Nakanome C, Akai H, Umezu M, Toyota T, Goto Y, Furukawa Y, Sato T, Yumita S, Bloom S R
Nihon Naibunpi Gakkai Zasshi. 1982 Feb 20;58(2):98-109. doi: 10.1507/endocrine1927.58.2_98.
Plasma gastric inhibitory polypeptide (GIP), insulin, glucagon concentrations and blood glucose levels in response to the ingestion of 100 g glucose were measured in 5 patients with hyperparathyroidism in order to elucidate the effect of hypercalcemia on the release of these hormones. In addition, the effect of acute hypercalcemia on the release of these hormones in response to glucose ingestion was investigated in normal subjects. Fasting plasma GIP concentration in patients with hyperparathyroidism was significantly greater than the value in seventeen normal subjects. Significantly higher responses of plasma GIP and insulin were observed after the glucose ingestion in the patients with hyperparathyroidism as compared with the values in the normal subjects, and integrated GIP and insulin responses to the glucose ingestion for 120 min in the patients with hyperparathyroidism were significantly greater than the values in the normal subjects. On the other hand, plasma glucagon concentration after the glucose ingestion in the patients with hyperparathyroidism remained unchanged, although plasma glucagon concentrations after the glucose ingestion decreased significantly from the basal value in the normal subjects. Blood glucose levels after the glucose ingestion in two groups increased significantly from the basal value in the same manner. In nine normal subjects calcium infusion (4 mg/kg bolus injection followed by continuous infusion of 4 mg/kg/hr for 3 hr) caused a significantly high concentration of plasma calcium (11.5 approximately 13.0 mg/dl) from the basal value. Significantly higher responses of plasma GIP and insulin to the glucose ingestion were observed during calcium infusion as compared with the values during saline infusion. On the other hand, plasma glucagon concentration after the glucose ingestion was not significantly changed during calcium infusion in contrast with a significant decrease of plasma glucagon after the glucose ingestion during saline infusion. Consequently, calcium was considered to play a major part in the release of GIP and insulin. The characteristic response of plasma glucagon during calcium infusion was considered, at least in part, to protect the hypoglycemia caused by hyperinsulinemia.

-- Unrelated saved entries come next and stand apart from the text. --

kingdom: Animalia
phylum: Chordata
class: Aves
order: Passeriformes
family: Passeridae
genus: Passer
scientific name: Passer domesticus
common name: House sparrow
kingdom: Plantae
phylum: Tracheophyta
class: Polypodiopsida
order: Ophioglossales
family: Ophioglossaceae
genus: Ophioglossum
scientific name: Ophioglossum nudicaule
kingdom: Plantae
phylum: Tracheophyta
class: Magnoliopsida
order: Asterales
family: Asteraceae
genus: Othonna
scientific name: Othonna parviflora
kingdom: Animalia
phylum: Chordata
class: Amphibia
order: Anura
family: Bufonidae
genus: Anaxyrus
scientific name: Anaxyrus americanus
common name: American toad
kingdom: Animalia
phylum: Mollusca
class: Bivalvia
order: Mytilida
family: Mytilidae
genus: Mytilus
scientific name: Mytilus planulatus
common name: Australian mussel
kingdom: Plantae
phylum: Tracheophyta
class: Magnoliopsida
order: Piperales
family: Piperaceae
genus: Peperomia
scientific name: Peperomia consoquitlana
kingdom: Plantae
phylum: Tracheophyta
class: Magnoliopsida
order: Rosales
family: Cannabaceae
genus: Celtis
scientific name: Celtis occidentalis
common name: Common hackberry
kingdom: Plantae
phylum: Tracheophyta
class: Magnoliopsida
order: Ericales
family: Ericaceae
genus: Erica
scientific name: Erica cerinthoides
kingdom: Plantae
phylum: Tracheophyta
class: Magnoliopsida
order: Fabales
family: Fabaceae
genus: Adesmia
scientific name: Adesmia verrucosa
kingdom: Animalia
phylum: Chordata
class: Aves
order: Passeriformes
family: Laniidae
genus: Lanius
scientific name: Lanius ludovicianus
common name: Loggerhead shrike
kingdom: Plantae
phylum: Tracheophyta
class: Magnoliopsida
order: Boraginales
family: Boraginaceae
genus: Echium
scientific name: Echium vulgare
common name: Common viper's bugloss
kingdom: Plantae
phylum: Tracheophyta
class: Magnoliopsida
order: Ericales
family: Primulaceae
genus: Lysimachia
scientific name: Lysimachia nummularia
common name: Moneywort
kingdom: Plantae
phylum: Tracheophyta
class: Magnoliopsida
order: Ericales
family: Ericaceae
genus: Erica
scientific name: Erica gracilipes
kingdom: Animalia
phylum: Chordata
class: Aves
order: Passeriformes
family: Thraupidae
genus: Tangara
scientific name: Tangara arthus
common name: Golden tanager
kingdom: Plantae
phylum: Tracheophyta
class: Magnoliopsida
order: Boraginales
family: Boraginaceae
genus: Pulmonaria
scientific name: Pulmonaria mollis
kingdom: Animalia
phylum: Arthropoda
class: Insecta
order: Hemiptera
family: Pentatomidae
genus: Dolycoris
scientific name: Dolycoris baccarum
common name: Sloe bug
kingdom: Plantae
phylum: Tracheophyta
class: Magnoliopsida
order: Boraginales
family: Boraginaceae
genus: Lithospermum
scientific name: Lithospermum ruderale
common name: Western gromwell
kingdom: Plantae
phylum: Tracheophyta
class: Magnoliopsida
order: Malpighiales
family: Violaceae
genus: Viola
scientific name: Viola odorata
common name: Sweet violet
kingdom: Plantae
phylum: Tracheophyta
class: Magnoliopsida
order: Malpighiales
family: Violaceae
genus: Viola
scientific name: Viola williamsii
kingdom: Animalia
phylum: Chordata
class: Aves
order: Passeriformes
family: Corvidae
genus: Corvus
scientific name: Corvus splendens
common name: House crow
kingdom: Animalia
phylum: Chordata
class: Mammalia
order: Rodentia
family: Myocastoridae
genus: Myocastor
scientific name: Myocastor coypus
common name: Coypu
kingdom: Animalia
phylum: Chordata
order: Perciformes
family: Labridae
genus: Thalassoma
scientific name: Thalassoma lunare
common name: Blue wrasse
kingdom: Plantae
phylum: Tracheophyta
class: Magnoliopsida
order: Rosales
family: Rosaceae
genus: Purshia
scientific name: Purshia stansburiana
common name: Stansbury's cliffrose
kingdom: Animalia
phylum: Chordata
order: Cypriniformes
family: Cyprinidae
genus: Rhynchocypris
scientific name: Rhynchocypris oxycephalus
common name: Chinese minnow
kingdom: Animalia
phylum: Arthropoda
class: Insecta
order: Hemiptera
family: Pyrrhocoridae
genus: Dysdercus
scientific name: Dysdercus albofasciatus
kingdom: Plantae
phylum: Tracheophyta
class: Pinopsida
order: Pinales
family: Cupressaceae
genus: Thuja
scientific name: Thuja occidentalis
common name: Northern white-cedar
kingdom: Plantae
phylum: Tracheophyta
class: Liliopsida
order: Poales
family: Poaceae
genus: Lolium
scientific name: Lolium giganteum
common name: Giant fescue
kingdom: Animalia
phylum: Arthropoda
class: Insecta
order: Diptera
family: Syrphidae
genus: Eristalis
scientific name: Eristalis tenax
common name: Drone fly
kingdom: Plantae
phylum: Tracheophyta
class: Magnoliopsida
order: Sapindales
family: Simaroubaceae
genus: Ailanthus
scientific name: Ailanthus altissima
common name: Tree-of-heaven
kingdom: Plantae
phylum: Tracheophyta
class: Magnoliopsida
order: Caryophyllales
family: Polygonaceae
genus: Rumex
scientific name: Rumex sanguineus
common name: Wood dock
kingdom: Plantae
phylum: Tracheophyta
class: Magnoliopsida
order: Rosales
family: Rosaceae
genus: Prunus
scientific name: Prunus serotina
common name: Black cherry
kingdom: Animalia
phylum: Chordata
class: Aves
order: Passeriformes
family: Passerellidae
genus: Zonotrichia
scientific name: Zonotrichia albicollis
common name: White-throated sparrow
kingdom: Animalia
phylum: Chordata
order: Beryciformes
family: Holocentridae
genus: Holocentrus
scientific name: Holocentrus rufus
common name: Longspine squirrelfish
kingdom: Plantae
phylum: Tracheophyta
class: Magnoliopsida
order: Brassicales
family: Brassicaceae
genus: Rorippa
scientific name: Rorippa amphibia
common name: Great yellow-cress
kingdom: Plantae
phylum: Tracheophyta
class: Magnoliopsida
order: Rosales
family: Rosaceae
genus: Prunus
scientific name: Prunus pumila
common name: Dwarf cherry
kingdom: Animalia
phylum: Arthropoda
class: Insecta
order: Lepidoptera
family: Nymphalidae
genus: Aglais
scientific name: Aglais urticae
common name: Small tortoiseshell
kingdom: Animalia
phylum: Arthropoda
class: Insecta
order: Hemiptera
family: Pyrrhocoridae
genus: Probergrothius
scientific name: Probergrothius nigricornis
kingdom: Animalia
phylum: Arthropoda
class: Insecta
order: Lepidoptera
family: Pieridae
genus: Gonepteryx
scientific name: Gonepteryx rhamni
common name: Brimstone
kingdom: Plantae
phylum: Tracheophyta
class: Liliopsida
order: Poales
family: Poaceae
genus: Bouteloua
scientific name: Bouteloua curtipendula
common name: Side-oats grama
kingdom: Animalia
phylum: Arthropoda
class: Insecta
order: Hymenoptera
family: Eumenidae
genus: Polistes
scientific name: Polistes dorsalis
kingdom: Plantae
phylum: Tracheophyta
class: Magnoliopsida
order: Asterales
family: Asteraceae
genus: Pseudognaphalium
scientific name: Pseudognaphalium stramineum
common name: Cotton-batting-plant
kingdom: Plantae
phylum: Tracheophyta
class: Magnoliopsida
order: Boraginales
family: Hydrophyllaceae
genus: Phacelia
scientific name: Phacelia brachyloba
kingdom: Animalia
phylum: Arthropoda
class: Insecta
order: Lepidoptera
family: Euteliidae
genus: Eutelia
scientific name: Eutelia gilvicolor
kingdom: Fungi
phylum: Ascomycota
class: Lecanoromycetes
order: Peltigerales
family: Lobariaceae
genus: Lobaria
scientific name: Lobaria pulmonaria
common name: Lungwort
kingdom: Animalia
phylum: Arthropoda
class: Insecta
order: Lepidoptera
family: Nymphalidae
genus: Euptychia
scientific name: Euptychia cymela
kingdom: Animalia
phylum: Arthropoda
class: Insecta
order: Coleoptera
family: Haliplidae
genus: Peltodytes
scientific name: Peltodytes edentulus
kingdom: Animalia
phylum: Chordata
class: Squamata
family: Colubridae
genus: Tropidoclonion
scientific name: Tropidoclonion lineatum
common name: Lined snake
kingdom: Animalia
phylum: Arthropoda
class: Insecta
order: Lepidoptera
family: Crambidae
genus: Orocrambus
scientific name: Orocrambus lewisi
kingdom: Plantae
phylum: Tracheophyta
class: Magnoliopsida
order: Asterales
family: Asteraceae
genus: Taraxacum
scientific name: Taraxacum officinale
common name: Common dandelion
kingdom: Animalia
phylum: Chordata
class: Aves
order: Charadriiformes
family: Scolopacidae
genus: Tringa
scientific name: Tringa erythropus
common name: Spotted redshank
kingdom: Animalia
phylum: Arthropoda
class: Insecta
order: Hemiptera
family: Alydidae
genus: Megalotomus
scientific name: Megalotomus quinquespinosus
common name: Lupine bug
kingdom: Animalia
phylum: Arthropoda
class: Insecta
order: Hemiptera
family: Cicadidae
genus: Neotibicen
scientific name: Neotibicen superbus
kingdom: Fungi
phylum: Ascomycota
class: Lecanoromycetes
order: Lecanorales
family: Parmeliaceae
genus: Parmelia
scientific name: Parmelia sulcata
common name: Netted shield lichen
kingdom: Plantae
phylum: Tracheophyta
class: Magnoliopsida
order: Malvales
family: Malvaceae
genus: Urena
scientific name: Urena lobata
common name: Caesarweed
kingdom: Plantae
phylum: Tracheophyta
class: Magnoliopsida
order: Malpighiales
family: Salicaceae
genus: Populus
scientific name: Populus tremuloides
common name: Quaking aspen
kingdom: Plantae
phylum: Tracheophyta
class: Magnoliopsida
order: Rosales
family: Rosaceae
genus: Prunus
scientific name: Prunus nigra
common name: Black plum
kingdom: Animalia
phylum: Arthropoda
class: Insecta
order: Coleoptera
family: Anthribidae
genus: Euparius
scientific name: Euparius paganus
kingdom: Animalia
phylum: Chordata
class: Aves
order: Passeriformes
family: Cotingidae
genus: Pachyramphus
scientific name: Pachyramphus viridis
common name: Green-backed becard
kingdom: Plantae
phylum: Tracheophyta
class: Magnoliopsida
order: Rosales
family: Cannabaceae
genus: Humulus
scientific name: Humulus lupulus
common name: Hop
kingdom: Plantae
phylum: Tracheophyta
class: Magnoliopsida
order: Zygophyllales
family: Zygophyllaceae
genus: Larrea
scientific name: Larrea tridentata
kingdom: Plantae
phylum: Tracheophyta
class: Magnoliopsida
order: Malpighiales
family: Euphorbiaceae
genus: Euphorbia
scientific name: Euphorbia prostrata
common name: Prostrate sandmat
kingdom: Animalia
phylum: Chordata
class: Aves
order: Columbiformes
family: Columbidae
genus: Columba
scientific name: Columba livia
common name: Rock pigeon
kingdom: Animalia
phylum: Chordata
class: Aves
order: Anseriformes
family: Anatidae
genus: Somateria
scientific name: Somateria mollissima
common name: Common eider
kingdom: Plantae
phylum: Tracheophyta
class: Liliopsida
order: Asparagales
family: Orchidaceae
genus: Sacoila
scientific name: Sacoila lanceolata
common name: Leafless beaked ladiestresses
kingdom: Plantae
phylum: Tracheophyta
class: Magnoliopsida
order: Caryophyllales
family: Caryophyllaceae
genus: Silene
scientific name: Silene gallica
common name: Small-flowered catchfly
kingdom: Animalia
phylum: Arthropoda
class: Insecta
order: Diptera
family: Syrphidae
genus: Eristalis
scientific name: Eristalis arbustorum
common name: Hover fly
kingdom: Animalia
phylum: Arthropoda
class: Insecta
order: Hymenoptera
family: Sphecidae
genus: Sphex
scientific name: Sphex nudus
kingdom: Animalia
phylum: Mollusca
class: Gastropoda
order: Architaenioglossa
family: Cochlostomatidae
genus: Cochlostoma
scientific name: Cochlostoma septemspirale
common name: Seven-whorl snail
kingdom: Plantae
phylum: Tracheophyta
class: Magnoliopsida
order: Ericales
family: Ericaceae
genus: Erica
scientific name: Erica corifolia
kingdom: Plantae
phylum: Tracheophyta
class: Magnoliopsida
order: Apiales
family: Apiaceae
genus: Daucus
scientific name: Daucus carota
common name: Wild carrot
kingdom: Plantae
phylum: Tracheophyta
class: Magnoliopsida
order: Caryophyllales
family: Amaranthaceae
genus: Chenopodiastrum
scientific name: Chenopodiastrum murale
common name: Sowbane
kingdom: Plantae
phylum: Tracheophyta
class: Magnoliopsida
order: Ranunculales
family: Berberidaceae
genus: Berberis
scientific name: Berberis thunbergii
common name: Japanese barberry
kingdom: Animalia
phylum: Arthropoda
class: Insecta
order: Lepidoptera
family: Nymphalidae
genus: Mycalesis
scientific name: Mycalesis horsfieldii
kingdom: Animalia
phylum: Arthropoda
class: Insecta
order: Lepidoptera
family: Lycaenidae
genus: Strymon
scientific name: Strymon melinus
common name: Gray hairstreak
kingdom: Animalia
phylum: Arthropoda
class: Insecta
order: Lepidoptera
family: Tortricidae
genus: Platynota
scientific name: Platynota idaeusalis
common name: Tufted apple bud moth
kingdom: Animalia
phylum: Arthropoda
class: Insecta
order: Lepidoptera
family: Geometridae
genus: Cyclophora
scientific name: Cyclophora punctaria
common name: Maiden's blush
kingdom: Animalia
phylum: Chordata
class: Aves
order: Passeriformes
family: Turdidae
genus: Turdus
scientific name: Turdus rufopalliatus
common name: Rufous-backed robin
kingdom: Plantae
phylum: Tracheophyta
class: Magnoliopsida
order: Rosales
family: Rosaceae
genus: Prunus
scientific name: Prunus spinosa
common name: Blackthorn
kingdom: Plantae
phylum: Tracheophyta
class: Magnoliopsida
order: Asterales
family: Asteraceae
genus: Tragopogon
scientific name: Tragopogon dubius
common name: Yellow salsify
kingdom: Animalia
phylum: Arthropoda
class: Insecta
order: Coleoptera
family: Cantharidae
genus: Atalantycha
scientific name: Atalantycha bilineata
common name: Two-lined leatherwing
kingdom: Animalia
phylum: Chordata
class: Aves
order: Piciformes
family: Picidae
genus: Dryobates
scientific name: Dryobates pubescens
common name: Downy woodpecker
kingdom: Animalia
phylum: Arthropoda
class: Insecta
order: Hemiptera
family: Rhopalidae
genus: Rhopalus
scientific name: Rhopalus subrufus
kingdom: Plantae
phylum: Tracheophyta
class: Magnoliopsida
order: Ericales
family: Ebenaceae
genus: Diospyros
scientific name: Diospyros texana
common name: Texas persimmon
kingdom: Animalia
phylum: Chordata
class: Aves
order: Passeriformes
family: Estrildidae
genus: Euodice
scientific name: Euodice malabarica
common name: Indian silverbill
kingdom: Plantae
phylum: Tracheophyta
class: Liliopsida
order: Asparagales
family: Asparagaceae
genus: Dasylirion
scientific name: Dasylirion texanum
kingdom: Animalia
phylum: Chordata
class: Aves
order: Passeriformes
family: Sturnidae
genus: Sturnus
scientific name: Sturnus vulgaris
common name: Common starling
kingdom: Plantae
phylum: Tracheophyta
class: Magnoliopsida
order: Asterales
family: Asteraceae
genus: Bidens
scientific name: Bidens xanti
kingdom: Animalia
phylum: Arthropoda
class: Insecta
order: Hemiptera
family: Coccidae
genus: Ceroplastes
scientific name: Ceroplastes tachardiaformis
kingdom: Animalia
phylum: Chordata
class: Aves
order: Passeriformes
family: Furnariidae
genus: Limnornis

为了阐明高钙血症对这些激素释放的影响,对5例甲状旁腺功能亢进患者摄入100克葡萄糖后的血浆胃抑制多肽(GIP)、胰岛素、胰高血糖素浓度及血糖水平进行了测定。此外,还研究了正常受试者急性高钙血症对葡萄糖摄入后这些激素释放的影响。甲状旁腺功能亢进患者的空腹血浆GIP浓度显著高于17名正常受试者的值。与正常受试者相比,甲状旁腺功能亢进患者摄入葡萄糖后血浆GIP和胰岛素的反应明显更高,甲状旁腺功能亢进患者对葡萄糖摄入120分钟的GIP和胰岛素综合反应明显高于正常受试者的值。另一方面,甲状旁腺功能亢进患者摄入葡萄糖后的血浆胰高血糖素浓度保持不变,而正常受试者摄入葡萄糖后的血浆胰高血糖素浓度从基础值显著下降。两组摄入葡萄糖后的血糖水平均以相同方式从基础值显著升高。在9名正常受试者中,静脉输注钙(先静脉推注4mg/kg,然后以4mg/kg/小时的速度持续输注3小时)使血浆钙浓度从基础值显著升高(11.5至约13.0mg/dl)。与输注生理盐水期间的值相比,在输注钙期间观察到血浆GIP和胰岛素对葡萄糖摄入的反应明显更高。另一方面,与输注生理盐水期间葡萄糖摄入后血浆胰高血糖素显著下降相反,输注钙期间葡萄糖摄入后血浆胰高血糖素浓度没有显著变化。因此,钙被认为在GIP和胰岛素的释放中起主要作用。输注钙期间血浆胰高血糖素的特征性反应至少部分被认为是为了保护由高胰岛素血症引起的低血糖。